Assignment a: Return, word for word, the lines of the listing between the line holding "Традиционно компания начинает" and the line holding "Статьи по теме", inclusive.

[Opening Selected passage section]

The divergence of the marginal velocity field in flow matching measures path conflicts and enables training-free state refinement that improves sample quality.

A machine-rendered reading of the paper's core claim, the machinery that carries it, and where it could break.

Flow matching models generate samples by integrating an averaged velocity field that connects a simple prior to the target data. When individual sample paths cross at an intermediate point, their velocities can cancel or point in conflicting directions, so the average steers samples into low-density areas and lowers output fidelity. The paper demonstrates that the divergence of this averaged field directly quantifies the local severity of such conflicts and is already available during a standard inference run. The Flow Divergence Sampler therefore shifts each intermediate state toward lower-divergence regions before the next solver step, acting as a plug-in correction. Because the correction requires no retraining and works with any existing flow backbone or solver, it raises generation quality on text-to-image tasks and inverse problems.

[Closing Selected passage section]
[Opening Source data section]

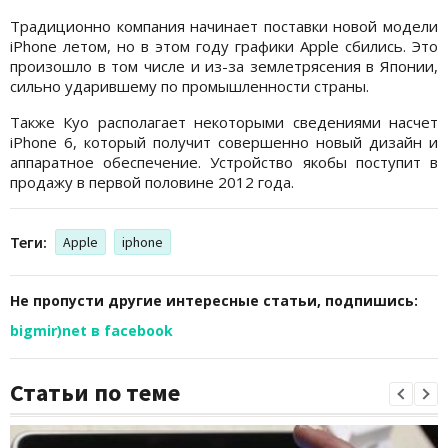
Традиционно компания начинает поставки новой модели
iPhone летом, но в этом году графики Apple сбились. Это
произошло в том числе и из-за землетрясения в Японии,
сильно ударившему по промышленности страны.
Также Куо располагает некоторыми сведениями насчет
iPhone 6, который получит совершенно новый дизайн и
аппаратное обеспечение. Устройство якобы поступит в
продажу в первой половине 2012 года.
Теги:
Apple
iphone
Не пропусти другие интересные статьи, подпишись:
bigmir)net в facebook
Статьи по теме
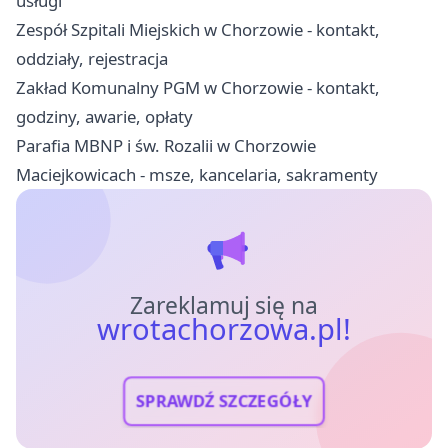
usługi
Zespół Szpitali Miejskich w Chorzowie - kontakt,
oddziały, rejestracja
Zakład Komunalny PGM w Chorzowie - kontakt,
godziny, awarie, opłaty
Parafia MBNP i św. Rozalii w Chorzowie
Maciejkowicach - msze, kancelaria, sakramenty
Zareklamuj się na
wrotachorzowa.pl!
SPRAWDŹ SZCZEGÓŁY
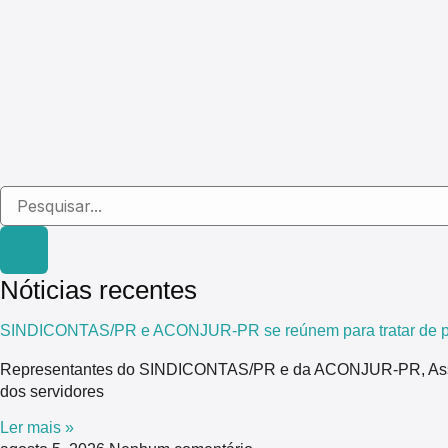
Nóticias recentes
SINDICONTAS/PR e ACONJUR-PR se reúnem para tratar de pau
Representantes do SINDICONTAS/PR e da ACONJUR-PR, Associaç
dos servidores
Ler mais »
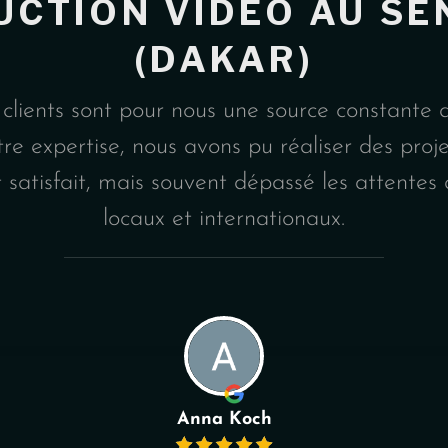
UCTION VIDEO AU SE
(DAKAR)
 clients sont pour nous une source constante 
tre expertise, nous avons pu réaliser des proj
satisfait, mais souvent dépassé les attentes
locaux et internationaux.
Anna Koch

[Closing Source data section]
[Opening Source data section]

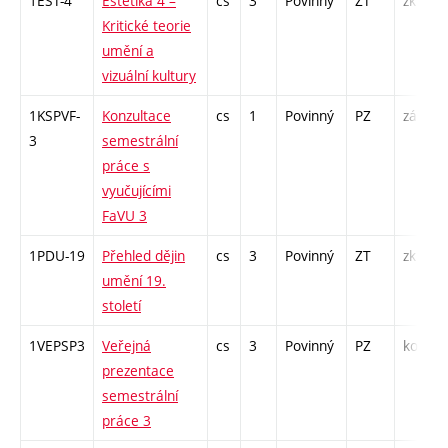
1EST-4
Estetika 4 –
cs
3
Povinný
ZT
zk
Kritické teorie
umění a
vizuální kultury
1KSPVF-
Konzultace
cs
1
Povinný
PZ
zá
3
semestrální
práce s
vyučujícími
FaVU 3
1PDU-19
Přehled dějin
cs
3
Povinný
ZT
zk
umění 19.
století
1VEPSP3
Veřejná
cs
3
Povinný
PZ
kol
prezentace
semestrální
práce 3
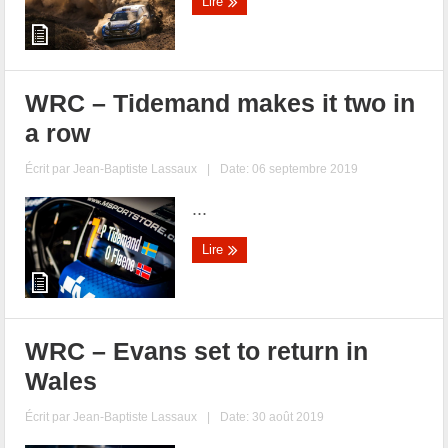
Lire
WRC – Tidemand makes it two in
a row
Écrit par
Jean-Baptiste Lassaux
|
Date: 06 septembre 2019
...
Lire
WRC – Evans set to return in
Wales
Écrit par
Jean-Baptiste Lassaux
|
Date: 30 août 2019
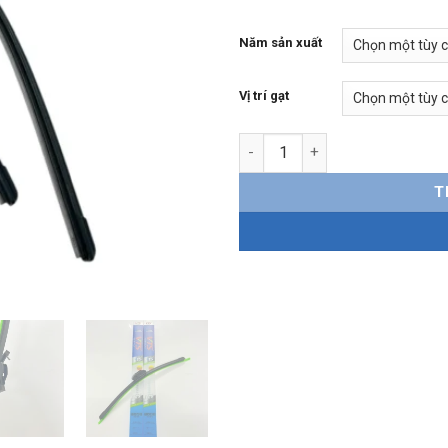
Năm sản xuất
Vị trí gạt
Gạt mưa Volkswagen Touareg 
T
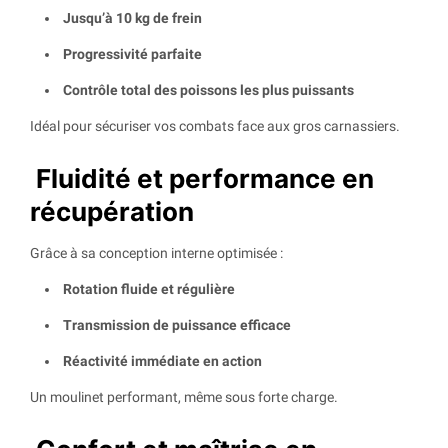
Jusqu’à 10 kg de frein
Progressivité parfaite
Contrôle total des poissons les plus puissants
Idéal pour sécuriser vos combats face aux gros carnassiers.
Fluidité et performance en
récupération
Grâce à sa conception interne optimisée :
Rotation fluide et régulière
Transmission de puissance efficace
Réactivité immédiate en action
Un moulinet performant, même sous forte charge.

[Closing Source data section]
[Opening Source data section]

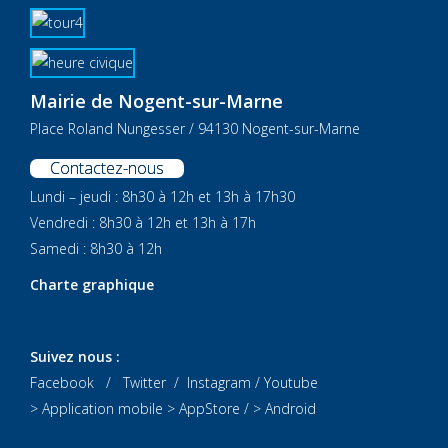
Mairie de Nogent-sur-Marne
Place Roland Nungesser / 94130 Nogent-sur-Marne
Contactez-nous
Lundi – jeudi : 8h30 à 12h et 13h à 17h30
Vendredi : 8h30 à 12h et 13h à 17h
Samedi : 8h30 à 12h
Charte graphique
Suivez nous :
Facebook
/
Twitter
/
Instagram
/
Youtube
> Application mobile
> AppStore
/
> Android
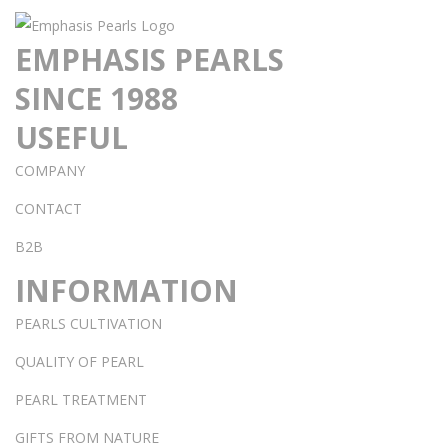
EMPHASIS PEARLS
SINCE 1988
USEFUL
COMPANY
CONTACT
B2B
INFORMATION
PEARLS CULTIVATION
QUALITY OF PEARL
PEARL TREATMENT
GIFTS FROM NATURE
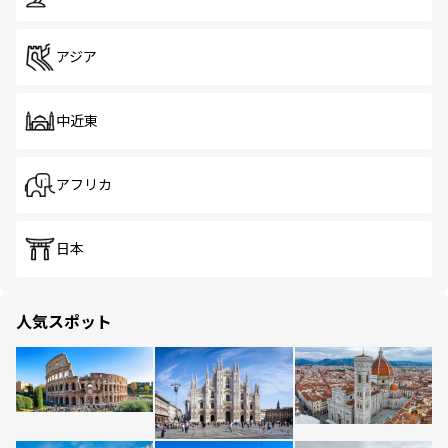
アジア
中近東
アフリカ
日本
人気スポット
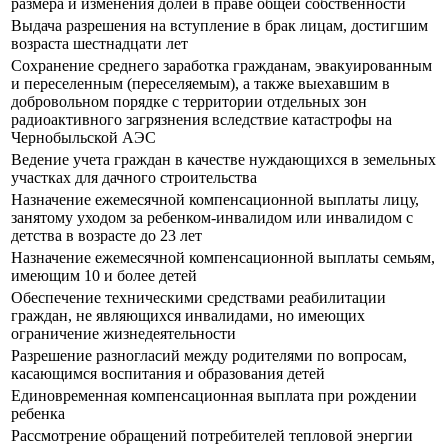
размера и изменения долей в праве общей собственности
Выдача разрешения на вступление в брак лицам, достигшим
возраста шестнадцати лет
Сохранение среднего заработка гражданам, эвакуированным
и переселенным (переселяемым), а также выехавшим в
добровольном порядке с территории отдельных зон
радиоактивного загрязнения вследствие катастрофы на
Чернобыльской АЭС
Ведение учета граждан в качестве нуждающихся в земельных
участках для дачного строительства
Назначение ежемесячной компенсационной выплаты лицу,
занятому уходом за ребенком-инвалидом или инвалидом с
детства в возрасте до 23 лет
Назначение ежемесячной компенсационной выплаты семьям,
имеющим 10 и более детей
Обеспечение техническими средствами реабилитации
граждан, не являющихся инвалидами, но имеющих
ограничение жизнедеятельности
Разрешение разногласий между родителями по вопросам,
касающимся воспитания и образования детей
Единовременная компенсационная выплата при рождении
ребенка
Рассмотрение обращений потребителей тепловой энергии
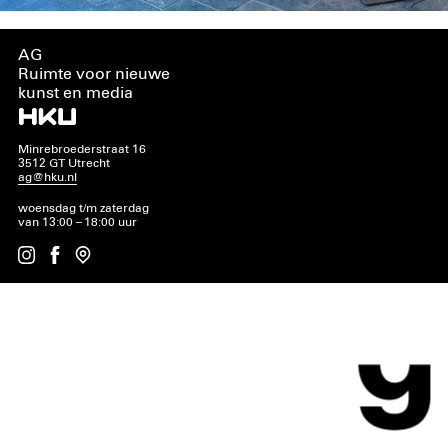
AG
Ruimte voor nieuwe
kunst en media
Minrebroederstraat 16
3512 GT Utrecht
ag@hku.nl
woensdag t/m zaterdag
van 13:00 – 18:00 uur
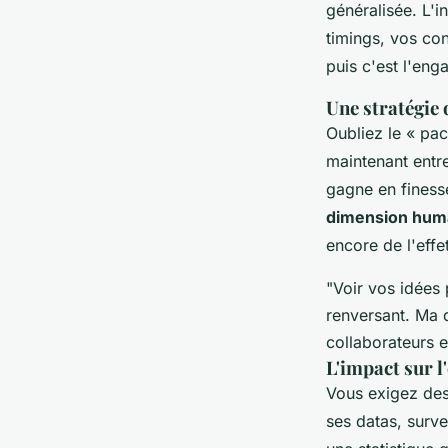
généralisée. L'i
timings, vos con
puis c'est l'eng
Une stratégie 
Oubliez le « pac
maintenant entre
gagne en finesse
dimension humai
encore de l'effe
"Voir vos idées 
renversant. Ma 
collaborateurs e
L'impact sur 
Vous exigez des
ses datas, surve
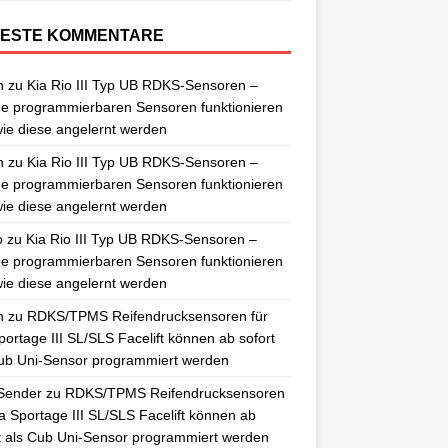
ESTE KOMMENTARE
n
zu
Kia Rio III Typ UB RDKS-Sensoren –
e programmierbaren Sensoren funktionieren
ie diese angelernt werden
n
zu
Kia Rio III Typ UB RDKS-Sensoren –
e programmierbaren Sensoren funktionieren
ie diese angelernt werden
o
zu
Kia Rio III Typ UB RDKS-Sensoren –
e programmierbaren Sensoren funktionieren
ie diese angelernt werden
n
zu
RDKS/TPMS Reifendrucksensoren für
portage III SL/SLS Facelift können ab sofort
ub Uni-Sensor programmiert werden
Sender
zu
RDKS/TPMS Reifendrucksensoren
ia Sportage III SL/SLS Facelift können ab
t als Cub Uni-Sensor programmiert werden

[Closing Source data section]

Assignment b: In the passage on flow matching, write out the text between "The divergence of the" and "improves sample quality.", inclusive, renaming "path conflicts" to "trajectory clashes".

Exercise answer a:
Традиционно компания начинает поставки новой модели
iPhone летом, но в этом году графики Apple сбились. Это
произошло в том числе и из-за землетрясения в Японии,
сильно ударившему по промышленности страны.
Также Куо располагает некоторыми сведениями насчет
iPhone 6, который получит совершенно новый дизайн и
аппаратное обеспечение. Устройство якобы поступит в
продажу в первой половине 2012 года.
Теги:
Apple
iphone
Не пропусти другие интересные статьи, подпишись:
bigmir)net в facebook
Статьи по теме

Exercise answer b:
The divergence of the marginal velocity field in flow matching measures trajectory clashes and enables training-free state refinement that improves sample quality.